Colorado State Senator Chris Romer, a Democrat who is two years into a four year term as State Senator for Senate District 32, part of Denver's state senate delegation (and son of Colorado's former Democratic Governor), has resigned to run to replace Mayor Hickenlooper as Mayor of the City and County of Denver in May, in advance of the 2011 legislative session which perfectly overlaps with Mayoral campaign season.
State Senate District 32 includes Denver neighborhoods Cheeseman Park, Congress Park, Country Club, Washington Park, the University of Denver, Overland Park, Mar Lee, Harveys Park, Bear Creek and Bear Valley. The eastern part of the district includes Denver's best known middle class to affluent urban residential neighborhoods, where predominantly white social liberals, environmentalist, and white collar public employee union members make up the core of the Democratic party base. Cheeseman Park is also close to the invisible "center" of Denver's gay community. The central part of the district is working class with a substantial Hispanic component, where economic justice and issues related to fair treatment of the Latino community are key to local Democrats. The far Southwestern part of the District is suburban and lower middle class to middle class and was long a favored destination for police and firefighters who wanted to live a suburban lifestyle, but were required by city residency requirements to live in the city, support for public employees unions and law enforcement is important to the Democratic base here.
Overall, Senate District 32 is a safe Democratic seat. Anyone half way competent Democrat in the general election in this District would prevail, but this could all change after redistricting, which will remake the district for 2012. The fact that the district will be redrawn and that the incumbent in 2012 will be a mere vacancy committee appointee also makes a primary or caucus process challenge in 2012 likely for whoever prevails in the vacancy committee election.
In Colorado, state legislative vacancies are filled by political party vacancy committees. This is has 149 members, consisting mostly of precinct committee people in Senate District 32, but also of any other Democratic party officials and members of the Democratic party who hold partisan elected office in the District (the county chair can also designate someone from within the district to cast a vote if the county chair doesn't resident in the district). The vacancy committee meets and votes on December 13, 2010 for an individual who will serve for the remaining two years of Romer's term.

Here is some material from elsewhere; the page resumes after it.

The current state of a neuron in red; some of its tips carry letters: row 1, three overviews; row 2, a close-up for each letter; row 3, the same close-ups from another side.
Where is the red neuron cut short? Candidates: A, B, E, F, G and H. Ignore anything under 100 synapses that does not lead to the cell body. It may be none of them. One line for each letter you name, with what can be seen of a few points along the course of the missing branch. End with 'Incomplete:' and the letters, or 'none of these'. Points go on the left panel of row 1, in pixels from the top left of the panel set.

Basically, delegates show up to the appointed meeting place (usually a school auditorium or union hall or church), where their credential are verified, there is a brief welcome, each candidate gives a speech, and delegates vote. In advance of the vacancy committee meeting there is a mad dash for candidates to contact and lobby everyone in the small body of voters on the committee, and candidates typically have signs and supporters at the event itself. In this race there are five announced candidates at this point:
Owen Perkins, Secretary Denver Democrats, journalist & former teacher.
Irene Aguilar, MD and advocate for the developmentally disabled.
Beth McCann, State Representative & former Manager of Safety.
Jeff Hart, Retired federal auditor for Office of Management and Budget & EPA.
Matt Royster, Environmentalist.
The favorite in the race is Beth McCann, as she is the only sitting elected official running and has a long history of involvement in Denver Democratic party politics.
Owen Perkins, the current County Party Secretary, who defeated Dan Willis in a hard fought race in which Perkins campaigned tirelessly for the post, is well known to the party insiders who will be voting and has been exemplary in his party post, is the next most likely to win support of the vacancy committee.
Aguilar, Hart and Royster all have some shot at winning, simply because anything can happen on any given day, particularly when the voters get to hear speeches from all candidates immediately before voting. But, none of the three have the history of serving in senior party or elected positions in the party, so they have a much bigger job ahead of them in establishing support from a group of people who may already feel some loyalty to one of the other two candidates. Still, at face value, I know nothing to suggest that any one of them aren't highly competent people who would perform their duties capably.